Sloppy science and Stapel

28 November 2012 - Fraud

Yes, the official Diederik Stapel report is out (NOS News). Find it at Scribd or (here in English).
I have always wondered how the guy could get away with publishing over 30 fraudulent psychology papers. His fabricated data even ended up in his students Ph.D theses! It was very easy. He claimed he knew schools and teaching staff in these schools with students willing to fill out the questionnaires required for the research. After collecting the questionnaires he threw them in a bin and then made up the results. He was also more than happy to do the grunt work in the psychology laboratory, taking the tedious data collection and analysis away from his students. In chemistry students do all the hard labour but apparently in some psychology communities it is the other way round.
But do you know any chemistry professors that place themselves between you and the analytical balance and always report 100% yields back to you? Should you not become suspicious when denied access to analytical data other than the data fed back to you by your professor that also look way too clean?
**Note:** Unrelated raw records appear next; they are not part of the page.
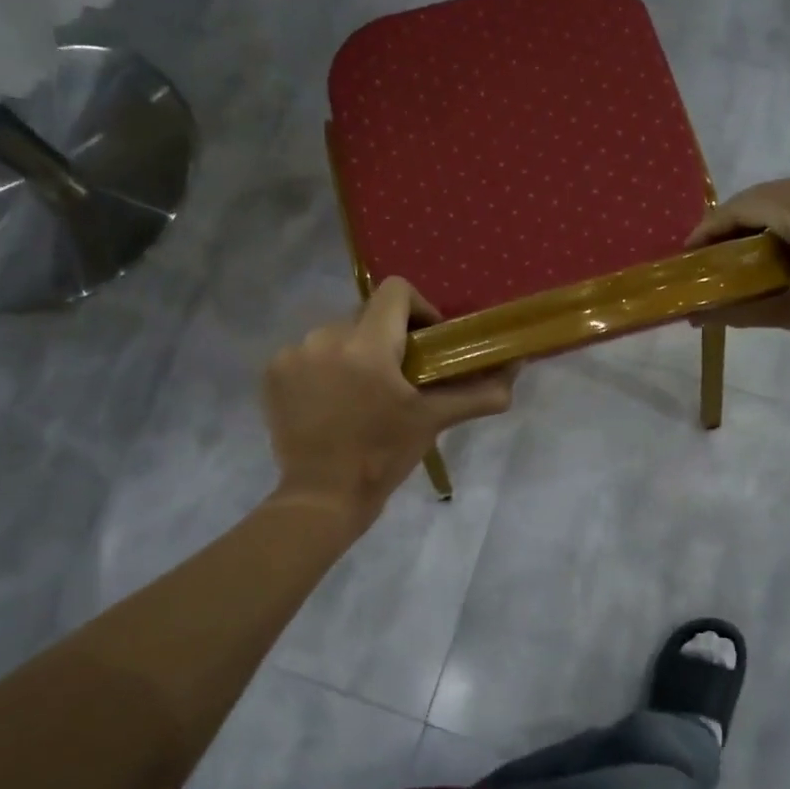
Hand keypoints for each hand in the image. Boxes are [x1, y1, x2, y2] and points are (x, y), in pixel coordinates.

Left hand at [263, 278, 516, 526]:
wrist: (322, 497)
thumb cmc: (383, 456)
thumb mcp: (433, 420)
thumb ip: (477, 392)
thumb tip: (516, 369)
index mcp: (367, 345)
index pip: (396, 291)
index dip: (418, 308)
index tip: (426, 341)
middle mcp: (325, 337)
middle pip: (367, 315)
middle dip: (386, 338)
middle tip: (399, 375)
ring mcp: (294, 354)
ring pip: (337, 335)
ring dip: (354, 353)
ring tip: (362, 391)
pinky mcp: (273, 372)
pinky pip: (308, 353)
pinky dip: (323, 368)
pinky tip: (331, 400)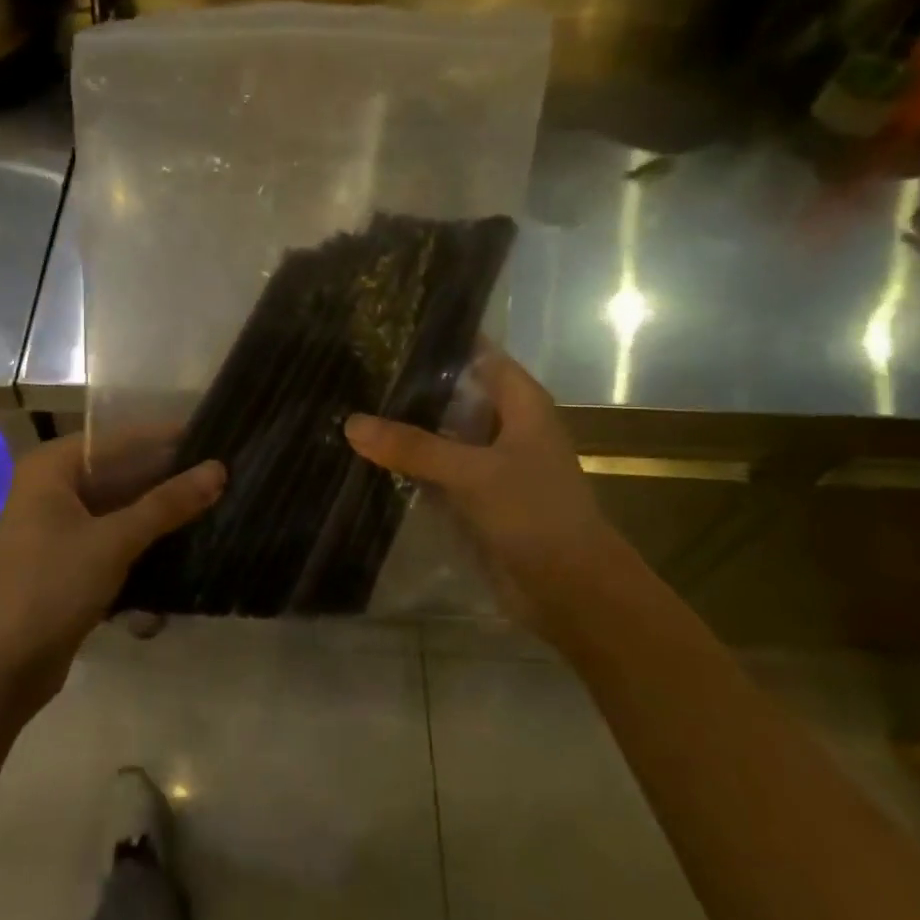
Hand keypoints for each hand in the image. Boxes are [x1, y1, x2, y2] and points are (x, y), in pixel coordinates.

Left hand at [0, 435, 224, 713]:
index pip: (119, 439)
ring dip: (159, 513)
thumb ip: (167, 504)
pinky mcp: (67, 562)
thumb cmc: (52, 587)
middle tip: (223, 478)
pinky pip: (113, 538)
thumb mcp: (114, 541)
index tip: (215, 439)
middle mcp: (52, 489)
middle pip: (120, 473)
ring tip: (214, 508)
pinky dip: (142, 541)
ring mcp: (58, 527)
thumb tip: (219, 469)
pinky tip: (184, 546)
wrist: (2, 666)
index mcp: (52, 468)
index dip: (166, 439)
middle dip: (167, 479)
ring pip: (119, 508)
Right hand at [344, 351, 632, 638]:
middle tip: (353, 369)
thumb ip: (413, 447)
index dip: (438, 341)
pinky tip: (366, 456)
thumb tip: (351, 423)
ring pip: (441, 433)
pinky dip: (408, 464)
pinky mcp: (475, 495)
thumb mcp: (472, 473)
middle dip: (410, 386)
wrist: (570, 589)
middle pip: (453, 394)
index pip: (476, 354)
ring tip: (348, 405)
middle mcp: (504, 425)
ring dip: (405, 427)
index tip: (387, 330)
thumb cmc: (535, 514)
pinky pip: (436, 469)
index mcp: (520, 403)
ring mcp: (489, 462)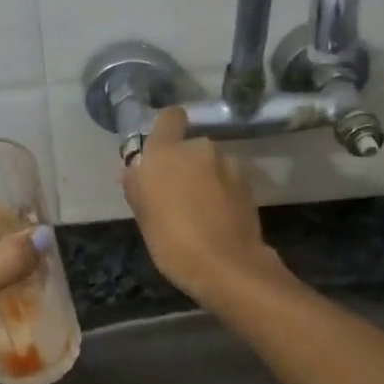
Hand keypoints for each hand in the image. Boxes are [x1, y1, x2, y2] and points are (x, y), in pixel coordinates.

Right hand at [122, 108, 289, 301]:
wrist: (226, 266)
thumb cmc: (171, 240)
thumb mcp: (142, 215)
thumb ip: (137, 185)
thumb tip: (134, 170)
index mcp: (166, 151)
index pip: (169, 117)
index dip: (166, 128)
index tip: (161, 150)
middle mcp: (199, 148)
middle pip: (190, 146)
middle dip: (185, 163)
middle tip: (176, 192)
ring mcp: (228, 164)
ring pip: (211, 163)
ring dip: (206, 177)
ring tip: (200, 209)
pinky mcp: (249, 184)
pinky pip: (228, 180)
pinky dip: (223, 191)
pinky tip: (218, 217)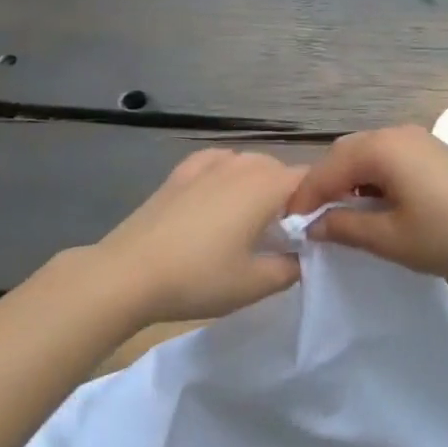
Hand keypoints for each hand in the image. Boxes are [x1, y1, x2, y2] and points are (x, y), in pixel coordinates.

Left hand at [91, 150, 303, 324]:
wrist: (128, 273)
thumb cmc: (198, 278)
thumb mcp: (255, 284)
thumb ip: (291, 267)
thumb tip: (302, 255)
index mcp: (266, 186)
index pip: (310, 180)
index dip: (319, 201)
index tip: (315, 231)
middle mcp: (241, 165)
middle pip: (280, 170)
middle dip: (289, 196)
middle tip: (284, 235)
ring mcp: (208, 164)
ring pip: (248, 164)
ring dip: (258, 185)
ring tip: (250, 219)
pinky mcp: (180, 172)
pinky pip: (217, 162)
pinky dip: (227, 173)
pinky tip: (219, 194)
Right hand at [284, 125, 447, 281]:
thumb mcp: (391, 238)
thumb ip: (345, 227)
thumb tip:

The really interesting part about the Stapel case is that none of the 30 or so co-authors of his papers or even the 10 people supervised by Stapel for their Ph.D thesis did get into trouble and can continue their careers.

As an aside, from the report it becomes evident that test subjects in all studies were students and possibly even exclusively psychology students whose presence at "testing days" was mandatory. Even if no fraud takes place how valuable are data taken exclusively from students?
Another interesting aside: the report recommends that in the future no publicity should be given to scientific fraud investigations because that would hamper fact finding. And you were thinking more publicity would prevent future fraud cases?

Although Stapel made a full confession and turned in his Ph.D title, do not expect any humility from him. In a media statement today he claimed he was self-delusional and that he was convinced 'he was only helping people'. The self-delusion part is true: this Friday his new book is in the bookshops.